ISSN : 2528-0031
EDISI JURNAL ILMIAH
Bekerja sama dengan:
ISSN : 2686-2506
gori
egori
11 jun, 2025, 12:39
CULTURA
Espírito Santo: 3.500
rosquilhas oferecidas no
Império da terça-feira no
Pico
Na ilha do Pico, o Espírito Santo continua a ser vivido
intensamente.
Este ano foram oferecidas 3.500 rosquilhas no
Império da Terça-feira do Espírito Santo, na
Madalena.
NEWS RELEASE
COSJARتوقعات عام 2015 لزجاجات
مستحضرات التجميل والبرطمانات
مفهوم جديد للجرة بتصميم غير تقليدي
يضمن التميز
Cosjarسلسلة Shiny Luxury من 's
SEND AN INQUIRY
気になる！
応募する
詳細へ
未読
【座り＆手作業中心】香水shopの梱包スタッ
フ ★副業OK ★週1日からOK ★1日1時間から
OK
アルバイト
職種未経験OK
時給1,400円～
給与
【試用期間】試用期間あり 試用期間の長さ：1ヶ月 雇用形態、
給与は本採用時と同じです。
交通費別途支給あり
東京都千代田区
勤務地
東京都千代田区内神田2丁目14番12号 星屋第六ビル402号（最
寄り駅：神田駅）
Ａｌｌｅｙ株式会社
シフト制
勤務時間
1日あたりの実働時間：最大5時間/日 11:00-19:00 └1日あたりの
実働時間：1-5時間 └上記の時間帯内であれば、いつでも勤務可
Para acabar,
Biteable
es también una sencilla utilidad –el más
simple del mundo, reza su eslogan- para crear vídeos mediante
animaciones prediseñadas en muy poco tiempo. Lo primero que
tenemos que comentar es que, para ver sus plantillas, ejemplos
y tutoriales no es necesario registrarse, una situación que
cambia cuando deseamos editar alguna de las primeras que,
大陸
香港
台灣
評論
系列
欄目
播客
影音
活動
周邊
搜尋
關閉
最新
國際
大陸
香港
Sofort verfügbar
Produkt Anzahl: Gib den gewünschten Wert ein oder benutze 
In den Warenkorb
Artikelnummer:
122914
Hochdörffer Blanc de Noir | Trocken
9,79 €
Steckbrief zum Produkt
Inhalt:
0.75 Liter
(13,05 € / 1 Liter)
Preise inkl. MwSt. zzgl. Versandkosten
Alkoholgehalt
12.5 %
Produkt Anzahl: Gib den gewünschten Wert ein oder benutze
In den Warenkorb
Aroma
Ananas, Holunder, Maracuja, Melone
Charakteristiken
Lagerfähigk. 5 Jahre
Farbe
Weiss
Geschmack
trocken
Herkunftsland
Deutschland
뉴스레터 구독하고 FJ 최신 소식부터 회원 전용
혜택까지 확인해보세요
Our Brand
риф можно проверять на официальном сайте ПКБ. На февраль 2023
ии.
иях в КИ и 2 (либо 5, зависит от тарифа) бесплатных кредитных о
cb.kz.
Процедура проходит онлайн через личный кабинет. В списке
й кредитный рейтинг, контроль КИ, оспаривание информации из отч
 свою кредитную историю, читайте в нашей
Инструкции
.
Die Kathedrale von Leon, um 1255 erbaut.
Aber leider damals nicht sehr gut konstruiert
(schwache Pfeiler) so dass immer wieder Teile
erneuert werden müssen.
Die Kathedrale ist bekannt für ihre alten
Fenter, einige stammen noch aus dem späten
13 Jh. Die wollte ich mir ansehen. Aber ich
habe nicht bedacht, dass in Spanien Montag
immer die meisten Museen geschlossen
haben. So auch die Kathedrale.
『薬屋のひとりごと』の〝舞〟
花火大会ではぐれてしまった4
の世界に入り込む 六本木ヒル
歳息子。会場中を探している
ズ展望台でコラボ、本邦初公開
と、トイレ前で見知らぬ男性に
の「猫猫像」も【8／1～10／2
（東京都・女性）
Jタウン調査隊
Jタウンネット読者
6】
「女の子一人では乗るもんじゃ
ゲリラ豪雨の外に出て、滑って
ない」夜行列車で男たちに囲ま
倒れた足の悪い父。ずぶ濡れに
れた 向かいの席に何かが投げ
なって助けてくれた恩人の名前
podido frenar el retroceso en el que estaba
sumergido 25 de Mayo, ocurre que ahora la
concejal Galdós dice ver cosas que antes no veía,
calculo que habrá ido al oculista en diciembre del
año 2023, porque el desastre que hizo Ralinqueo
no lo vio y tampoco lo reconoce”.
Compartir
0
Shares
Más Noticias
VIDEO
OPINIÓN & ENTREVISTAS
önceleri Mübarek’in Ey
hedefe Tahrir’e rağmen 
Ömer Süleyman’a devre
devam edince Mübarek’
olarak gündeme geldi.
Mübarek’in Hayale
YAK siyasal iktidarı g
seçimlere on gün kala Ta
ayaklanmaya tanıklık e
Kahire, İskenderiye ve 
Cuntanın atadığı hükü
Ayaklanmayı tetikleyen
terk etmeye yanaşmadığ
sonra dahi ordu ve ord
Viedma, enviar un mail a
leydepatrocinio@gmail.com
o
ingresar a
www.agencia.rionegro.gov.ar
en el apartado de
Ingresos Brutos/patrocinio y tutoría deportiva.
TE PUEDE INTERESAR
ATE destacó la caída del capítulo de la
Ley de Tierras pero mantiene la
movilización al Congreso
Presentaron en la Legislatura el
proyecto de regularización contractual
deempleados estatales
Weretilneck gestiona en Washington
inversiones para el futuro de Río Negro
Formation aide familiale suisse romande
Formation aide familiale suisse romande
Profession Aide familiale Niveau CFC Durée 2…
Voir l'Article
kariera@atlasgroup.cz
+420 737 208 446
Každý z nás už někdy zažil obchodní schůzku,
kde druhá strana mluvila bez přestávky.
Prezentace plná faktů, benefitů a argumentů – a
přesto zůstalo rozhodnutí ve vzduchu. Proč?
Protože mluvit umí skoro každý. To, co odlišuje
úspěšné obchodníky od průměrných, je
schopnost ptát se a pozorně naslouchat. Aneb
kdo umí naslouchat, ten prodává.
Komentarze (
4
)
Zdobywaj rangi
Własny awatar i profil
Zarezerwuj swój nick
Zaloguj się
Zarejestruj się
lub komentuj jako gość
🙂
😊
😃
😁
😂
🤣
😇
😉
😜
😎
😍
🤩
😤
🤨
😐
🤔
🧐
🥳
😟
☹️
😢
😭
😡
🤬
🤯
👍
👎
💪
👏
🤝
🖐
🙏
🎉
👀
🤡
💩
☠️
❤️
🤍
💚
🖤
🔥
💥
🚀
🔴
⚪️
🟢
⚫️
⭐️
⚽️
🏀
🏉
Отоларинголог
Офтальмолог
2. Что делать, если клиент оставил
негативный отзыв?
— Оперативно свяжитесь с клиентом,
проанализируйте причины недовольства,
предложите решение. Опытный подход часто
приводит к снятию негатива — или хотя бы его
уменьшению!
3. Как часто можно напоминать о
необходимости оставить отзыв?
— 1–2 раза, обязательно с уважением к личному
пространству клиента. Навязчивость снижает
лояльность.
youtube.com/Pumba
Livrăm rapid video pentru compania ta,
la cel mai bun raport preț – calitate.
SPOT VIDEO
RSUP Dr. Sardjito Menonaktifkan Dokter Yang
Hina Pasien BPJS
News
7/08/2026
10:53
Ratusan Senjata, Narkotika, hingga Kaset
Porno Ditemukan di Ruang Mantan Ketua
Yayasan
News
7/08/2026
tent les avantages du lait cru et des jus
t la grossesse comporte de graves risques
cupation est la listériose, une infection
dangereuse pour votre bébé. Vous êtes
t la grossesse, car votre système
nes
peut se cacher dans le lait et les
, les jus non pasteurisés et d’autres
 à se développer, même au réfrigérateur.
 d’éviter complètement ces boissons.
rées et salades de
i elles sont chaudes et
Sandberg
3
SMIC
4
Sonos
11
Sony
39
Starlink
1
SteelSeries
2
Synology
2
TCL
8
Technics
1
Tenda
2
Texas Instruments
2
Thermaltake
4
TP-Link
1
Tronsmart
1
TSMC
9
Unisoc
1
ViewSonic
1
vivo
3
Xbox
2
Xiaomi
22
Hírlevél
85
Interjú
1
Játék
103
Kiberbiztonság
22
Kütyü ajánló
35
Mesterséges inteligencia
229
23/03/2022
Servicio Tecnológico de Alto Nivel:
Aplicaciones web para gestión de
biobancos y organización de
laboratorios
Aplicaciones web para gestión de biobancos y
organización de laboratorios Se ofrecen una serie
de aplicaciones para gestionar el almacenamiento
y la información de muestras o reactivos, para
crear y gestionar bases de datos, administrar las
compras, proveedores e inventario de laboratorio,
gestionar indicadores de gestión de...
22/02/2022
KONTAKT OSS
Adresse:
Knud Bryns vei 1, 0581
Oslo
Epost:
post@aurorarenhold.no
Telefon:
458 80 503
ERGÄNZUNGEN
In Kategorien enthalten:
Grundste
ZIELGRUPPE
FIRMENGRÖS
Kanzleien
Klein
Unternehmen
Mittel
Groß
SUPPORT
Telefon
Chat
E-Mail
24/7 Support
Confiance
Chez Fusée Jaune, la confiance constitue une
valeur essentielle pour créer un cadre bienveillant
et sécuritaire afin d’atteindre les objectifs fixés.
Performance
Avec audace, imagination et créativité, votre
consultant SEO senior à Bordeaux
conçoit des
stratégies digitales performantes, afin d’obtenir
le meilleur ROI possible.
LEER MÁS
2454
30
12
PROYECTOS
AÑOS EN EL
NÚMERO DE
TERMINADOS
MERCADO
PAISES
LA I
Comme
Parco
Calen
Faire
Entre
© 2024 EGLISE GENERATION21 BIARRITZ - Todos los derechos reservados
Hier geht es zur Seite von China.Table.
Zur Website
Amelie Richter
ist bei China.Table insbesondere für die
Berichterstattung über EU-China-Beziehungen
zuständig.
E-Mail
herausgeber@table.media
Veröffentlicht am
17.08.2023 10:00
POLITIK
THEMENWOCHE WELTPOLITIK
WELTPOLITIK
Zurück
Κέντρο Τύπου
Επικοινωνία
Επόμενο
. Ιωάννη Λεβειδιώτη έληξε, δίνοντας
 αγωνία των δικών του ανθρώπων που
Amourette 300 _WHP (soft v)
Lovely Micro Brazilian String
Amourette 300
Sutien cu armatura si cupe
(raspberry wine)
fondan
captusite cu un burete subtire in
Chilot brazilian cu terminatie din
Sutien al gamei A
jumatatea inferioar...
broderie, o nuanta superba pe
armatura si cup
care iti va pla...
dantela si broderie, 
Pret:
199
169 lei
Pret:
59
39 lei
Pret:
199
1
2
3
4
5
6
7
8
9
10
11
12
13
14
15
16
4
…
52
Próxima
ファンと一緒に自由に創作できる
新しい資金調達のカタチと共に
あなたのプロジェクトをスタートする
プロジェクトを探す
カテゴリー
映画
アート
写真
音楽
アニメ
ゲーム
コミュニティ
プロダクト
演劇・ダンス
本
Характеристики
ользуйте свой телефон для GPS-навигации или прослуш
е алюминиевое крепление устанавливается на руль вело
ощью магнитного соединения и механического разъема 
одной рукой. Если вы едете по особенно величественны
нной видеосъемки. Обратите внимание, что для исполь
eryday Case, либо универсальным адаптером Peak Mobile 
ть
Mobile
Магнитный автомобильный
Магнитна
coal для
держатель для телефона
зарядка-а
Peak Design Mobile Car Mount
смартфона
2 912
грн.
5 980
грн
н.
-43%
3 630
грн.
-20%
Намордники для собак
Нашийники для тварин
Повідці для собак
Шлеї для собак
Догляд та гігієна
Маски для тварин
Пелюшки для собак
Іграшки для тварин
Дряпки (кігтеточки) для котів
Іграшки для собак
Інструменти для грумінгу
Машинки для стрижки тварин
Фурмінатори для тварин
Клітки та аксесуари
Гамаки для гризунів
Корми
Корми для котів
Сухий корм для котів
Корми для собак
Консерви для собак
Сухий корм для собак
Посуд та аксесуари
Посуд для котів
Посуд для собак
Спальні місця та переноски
+-------+
Work request :: Check each line of the entries for the word "laboratorios". State how many lines hold it, and write nothing else.

Expected output :: 2